Hi Grizzly devs,
I'm currently using Grizzly 2.1.7 as the IO framework for our LDAP SDK.
I've just noticed a serious problem in our client which occurs when
multiple client threads attempt to write large requests simultaneously to
the same connection (unlike my previous emails, I am not using SSL this
time, just plain TCP).
My client code looks a bit like the code below. I've redacted the encoding
a bit to make it easier, but the write to the connection is identical to
what we are doing:
// Serialize the LDAP request to a Grizzly Buffer.

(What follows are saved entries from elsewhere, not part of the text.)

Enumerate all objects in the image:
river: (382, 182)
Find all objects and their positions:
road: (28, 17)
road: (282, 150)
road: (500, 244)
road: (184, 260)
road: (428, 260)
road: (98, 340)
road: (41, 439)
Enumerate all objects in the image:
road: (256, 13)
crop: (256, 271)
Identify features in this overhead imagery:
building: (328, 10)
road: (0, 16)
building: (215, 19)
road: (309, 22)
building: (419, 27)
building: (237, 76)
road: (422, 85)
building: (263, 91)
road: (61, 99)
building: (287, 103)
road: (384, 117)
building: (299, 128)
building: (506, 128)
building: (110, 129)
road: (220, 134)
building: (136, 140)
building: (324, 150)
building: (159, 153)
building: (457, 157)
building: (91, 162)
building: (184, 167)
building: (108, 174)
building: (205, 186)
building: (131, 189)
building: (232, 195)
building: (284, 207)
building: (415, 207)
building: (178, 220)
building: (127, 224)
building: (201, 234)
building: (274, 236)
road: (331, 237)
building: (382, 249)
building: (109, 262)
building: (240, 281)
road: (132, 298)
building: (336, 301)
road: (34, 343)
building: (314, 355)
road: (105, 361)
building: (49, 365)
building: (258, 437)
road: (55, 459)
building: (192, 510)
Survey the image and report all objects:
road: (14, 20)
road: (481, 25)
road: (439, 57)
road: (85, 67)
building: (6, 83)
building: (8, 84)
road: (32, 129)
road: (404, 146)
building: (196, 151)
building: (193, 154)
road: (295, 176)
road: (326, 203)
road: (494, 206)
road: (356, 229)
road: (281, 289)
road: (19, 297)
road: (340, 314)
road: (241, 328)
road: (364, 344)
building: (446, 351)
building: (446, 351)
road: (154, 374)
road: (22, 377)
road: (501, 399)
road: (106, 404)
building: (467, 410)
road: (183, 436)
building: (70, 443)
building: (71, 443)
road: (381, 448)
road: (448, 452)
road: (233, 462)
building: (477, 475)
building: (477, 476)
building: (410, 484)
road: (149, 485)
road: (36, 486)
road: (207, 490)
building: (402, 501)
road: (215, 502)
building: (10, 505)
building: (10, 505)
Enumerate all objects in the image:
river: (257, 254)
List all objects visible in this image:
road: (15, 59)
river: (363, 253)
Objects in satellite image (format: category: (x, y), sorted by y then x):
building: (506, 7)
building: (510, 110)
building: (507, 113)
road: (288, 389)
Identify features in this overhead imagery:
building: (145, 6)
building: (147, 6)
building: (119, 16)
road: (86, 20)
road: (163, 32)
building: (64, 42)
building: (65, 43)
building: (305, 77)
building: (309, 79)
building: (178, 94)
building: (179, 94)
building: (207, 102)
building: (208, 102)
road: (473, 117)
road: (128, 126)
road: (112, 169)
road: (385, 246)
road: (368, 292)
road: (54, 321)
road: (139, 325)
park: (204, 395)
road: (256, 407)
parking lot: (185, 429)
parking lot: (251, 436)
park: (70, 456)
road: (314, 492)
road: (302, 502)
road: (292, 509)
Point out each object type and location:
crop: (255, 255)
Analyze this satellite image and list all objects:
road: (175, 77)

LDAPSearchRequest request = ...;
LDAPWriter writer = new LDAPWriter();
writer.writeSearchRequest(request);
Buffer buffer = writer.getBuffer();
// Write the buffer content to the org.glassfish.grizzly.Connection
org.glassfish.grizzly.Connection connection = ...;
connection.write(buffer, null);
Our assumption was that the call to connection.write() does not need
synchronization. However, we are seeing messages becoming interleaved when
the buffer is relatively big (10KB). I enabled FINE logging which shows
what's going on (the client requests are always 10732 bytes):
FINE: TCPNIOConnection (TCPNIOConnection{localSocketAddress=/
10.10.0.113:43007, peerSocketAddress=my-server.local/1010.0.114:1389})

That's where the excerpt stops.